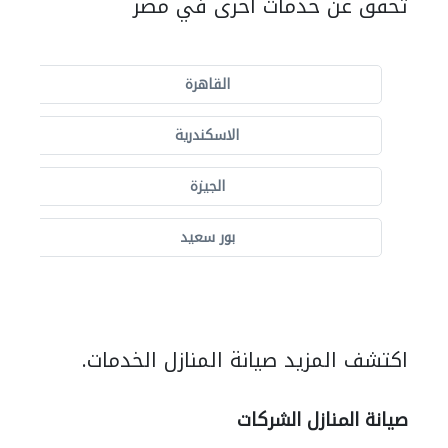
تحقق عن خدمات أخرى في مصر
القاهرة
الاسكندرية
الجيزة
بور سعيد
اكتشف المزيد صيانة المنازل الخدمات.
صيانة المنازل الشركات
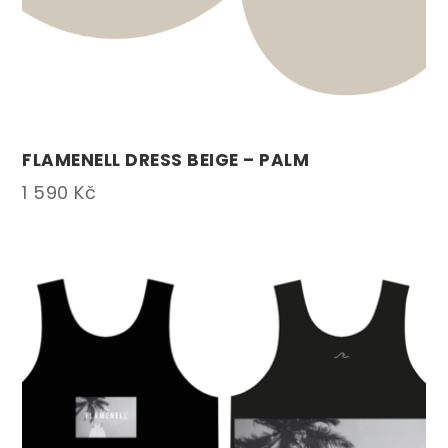
FLAMENELL DRESS BEIGE – PALM
1 590
Kč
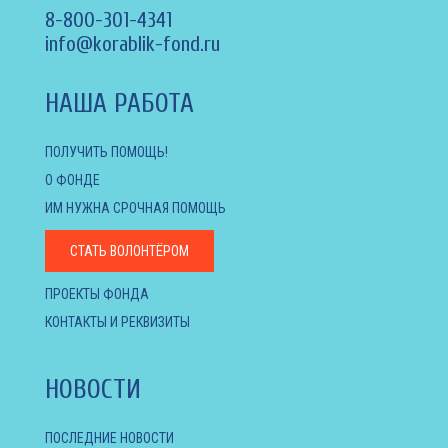
8-800-301-4341
info@korablik-fond.ru
НАША РАБОТА
ПОЛУЧИТЬ ПОМОЩЬ!
О ФОНДЕ
ИМ НУЖНА СРОЧНАЯ ПОМОЩЬ
СТАТЬ ВОЛОНТЁРОМ
ПРОЕКТЫ ФОНДА
КОНТАКТЫ И РЕКВИЗИТЫ
НОВОСТИ
ПОСЛЕДНИЕ НОВОСТИ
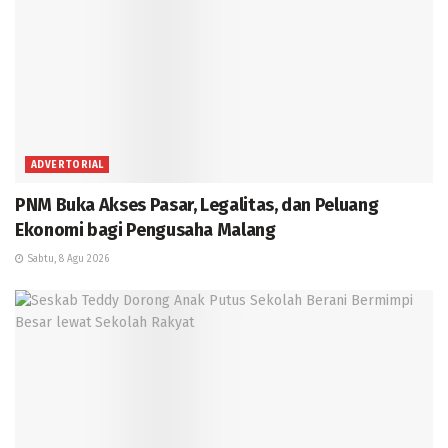
ADVERTORIAL
PNM Buka Akses Pasar, Legalitas, dan Peluang
Ekonomi bagi Pengusaha Malang
Sabtu, 8 Agu 2026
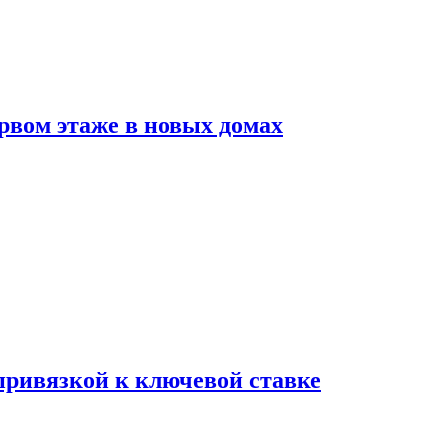
рвом этаже в новых домах
 привязкой к ключевой ставке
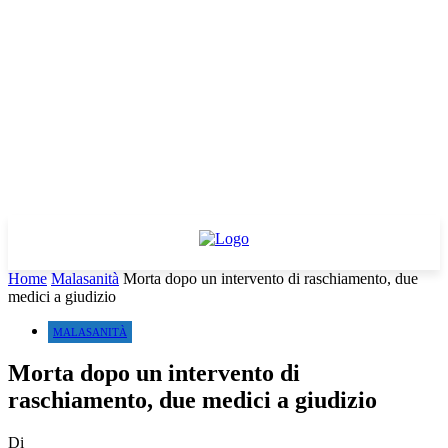
Home
Malasanità
Morta dopo un intervento di raschiamento, due
medici a giudizio
MALASANITÀ
Morta dopo un intervento di
raschiamento, due medici a giudizio
Di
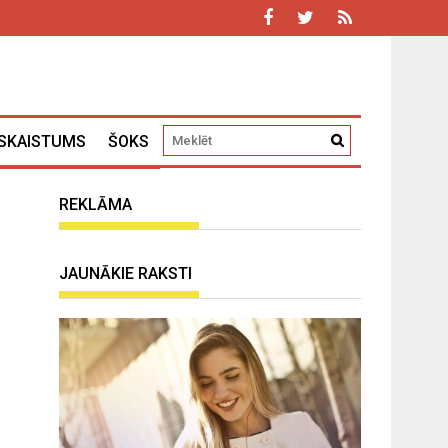
SKAISTUMS
ŠOKS
REKLĀMA
JAUNĀKIE RAKSTI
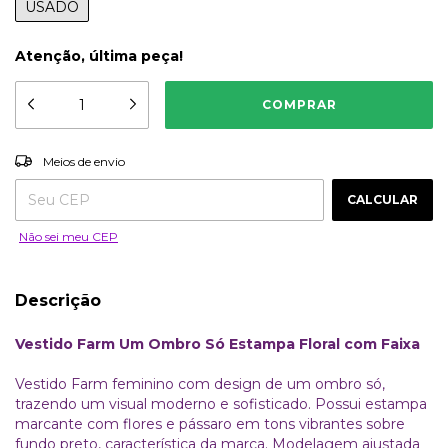
USADO
Atenção, última peça!
ALTERAR CEP
Entregas para o CEP:
Meios de envio
CALCULAR
Não sei meu CEP
Descrição
Vestido Farm Um Ombro Só Estampa Floral com Faixa
Vestido Farm feminino com design de um ombro só,
trazendo um visual moderno e sofisticado. Possui estampa
marcante com flores e pássaro em tons vibrantes sobre
fundo preto, característica da marca. Modelagem ajustada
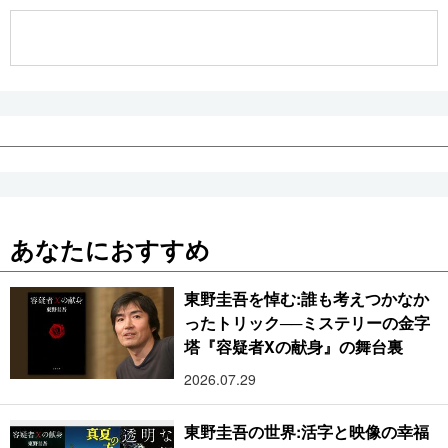
公式SNS
あなたにおすすめ
東野圭吾を悼む:誰も考えつかなか
ったトリック──ミステリーの金字
塔『容疑者Xの献身』の舞台裏
2026.07.29
東野圭吾の世界:活字と映像の幸福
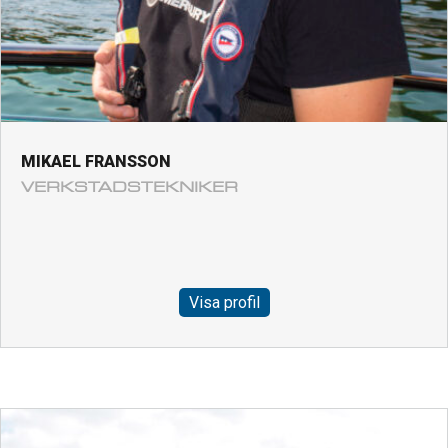
MIKAEL FRANSSON
VERKSTADSTEKNIKER
Visa profil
-----
**BRIEF**
Could you write out all the records exactly, without the pictures?

**YOUR RESPONSE**
تحقق عن خدمات أخرى في مصر
القاهرة
الاسكندرية
الجيزة
بور سعيد
اكتشف المزيد صيانة المنازل الخدمات.
صيانة المنازل الشركات
FLAMENELL DRESS BEIGE – PALM
1 590
Kč
8-800-301-4341
info@korablik-fond.ru
НАША РАБОТА
ПОЛУЧИТЬ ПОМОЩЬ!
О ФОНДЕ
ИМ НУЖНА СРОЧНАЯ ПОМОЩЬ
СТАТЬ ВОЛОНТЁРОМ
ПРОЕКТЫ ФОНДА
КОНТАКТЫ И РЕКВИЗИТЫ
НОВОСТИ
ПОСЛЕДНИЕ НОВОСТИ
ADVERTORIAL
PNM Buka Akses Pasar, Legalitas, dan Peluang
Ekonomi bagi Pengusaha Malang
Sabtu, 8 Agu 2026
рвом этаже в новых домах
 привязкой к ключевой ставке
Home
Malasanità
Morta dopo un intervento di raschiamento, due
medici a giudizio
MALASANITÀ
Morta dopo un intervento di
raschiamento, due medici a giudizio
Di
SKAISTUMS
ŠOKS
REKLĀMA
JAUNĀKIE RAKSTI
USADO
Atenção, última peça!
ALTERAR CEP
Entregas para o CEP:
Meios de envio
CALCULAR
Não sei meu CEP
Descrição
Vestido Farm Um Ombro Só Estampa Floral com Faixa
Vestido Farm feminino com design de um ombro só,
trazendo um visual moderno e sofisticado. Possui estampa
marcante com flores e pássaro em tons vibrantes sobre
fundo preto, característica da marca. Modelagem ajustada
公式SNS
あなたにおすすめ
東野圭吾を悼む:誰も考えつかなか
ったトリック──ミステリーの金字
塔『容疑者Xの献身』の舞台裏
2026.07.29
東野圭吾の世界:活字と映像の幸福
MIKAEL FRANSSON
VERKSTADSTEKNIKER
Visa profil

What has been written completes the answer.